● **TASK BRIEF**
In the records below, find every line that contains "несовершеннолетних" and list it.

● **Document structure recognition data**

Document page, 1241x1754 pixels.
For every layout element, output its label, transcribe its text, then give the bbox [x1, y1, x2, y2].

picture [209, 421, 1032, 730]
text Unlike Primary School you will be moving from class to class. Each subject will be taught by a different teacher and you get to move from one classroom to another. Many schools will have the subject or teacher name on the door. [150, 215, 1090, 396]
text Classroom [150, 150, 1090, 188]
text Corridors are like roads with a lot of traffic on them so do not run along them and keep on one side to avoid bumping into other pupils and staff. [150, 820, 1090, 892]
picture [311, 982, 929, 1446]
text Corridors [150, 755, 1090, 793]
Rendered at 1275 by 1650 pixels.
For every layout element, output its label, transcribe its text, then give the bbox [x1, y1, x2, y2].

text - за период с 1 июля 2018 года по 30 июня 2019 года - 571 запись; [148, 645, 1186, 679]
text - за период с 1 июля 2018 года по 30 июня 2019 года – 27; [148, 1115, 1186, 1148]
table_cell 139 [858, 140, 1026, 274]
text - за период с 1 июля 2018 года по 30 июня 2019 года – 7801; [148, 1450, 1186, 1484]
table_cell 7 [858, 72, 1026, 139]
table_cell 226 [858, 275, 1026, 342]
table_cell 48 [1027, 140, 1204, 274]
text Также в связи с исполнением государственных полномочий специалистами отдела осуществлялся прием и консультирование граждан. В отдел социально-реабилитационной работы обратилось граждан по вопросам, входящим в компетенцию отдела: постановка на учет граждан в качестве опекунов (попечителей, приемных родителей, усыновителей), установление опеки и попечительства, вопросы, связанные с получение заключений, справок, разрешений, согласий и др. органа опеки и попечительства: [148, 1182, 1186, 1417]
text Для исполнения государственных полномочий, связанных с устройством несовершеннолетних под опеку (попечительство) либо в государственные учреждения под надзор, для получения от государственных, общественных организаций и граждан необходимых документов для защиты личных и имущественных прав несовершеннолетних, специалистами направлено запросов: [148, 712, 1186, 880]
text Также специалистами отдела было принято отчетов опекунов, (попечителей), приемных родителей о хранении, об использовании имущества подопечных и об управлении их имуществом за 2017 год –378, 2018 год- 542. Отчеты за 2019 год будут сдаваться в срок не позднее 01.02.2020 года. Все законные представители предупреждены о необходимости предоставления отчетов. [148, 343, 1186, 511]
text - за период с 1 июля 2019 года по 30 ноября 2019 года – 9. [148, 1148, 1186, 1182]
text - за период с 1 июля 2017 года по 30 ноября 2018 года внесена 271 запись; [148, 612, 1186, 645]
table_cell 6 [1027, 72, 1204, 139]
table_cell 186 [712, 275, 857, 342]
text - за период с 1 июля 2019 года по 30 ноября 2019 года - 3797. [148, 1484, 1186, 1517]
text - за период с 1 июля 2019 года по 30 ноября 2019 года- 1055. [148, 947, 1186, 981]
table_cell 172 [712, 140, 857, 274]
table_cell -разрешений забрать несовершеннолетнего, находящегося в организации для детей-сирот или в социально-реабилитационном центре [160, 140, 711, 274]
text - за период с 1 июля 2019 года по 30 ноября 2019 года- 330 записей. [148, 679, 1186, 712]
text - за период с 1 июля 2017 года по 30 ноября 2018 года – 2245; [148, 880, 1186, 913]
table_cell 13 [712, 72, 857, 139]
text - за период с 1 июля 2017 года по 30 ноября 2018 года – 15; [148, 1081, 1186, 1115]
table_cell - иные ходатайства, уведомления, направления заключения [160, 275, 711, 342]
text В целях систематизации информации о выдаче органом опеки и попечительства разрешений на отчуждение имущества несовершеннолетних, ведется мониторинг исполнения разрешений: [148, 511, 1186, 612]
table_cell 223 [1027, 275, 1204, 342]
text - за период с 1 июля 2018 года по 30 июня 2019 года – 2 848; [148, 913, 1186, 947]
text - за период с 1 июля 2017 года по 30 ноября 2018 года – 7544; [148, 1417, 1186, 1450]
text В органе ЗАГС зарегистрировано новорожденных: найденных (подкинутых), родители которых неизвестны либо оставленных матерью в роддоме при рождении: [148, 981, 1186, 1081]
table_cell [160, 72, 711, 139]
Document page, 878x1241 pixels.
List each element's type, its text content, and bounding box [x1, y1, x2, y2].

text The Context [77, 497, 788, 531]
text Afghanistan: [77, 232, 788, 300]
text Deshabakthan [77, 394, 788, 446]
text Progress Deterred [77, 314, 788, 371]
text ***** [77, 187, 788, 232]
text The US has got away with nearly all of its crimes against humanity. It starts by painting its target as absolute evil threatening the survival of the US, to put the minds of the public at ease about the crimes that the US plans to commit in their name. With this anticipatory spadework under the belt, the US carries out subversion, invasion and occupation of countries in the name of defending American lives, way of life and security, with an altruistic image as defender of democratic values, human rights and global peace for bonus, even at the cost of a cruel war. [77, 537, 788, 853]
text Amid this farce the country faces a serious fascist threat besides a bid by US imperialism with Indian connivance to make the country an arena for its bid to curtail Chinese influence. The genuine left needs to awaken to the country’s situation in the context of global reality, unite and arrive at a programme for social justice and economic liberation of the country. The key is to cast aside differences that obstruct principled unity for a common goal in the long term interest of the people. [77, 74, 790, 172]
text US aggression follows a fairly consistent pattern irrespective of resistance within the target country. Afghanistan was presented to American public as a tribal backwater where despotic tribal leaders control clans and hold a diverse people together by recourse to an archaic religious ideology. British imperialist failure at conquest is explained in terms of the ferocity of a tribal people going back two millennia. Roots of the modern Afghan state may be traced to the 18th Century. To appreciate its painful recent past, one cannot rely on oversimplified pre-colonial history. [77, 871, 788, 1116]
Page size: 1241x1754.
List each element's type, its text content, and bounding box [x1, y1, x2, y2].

● **SOLUTION FOR THIS TASK**
text Для исполнения государственных полномочий, связанных с устройством несовершеннолетних под опеку (попечительство) либо в государственные учреждения под надзор, для получения от государственных, общественных организаций и граждан необходимых документов для защиты личных и имущественных прав несовершеннолетних, специалистами направлено запросов: [148, 712, 1186, 880]
text В целях систематизации информации о выдаче органом опеки и попечительства разрешений на отчуждение имущества несовершеннолетних, ведется мониторинг исполнения разрешений: [148, 511, 1186, 612]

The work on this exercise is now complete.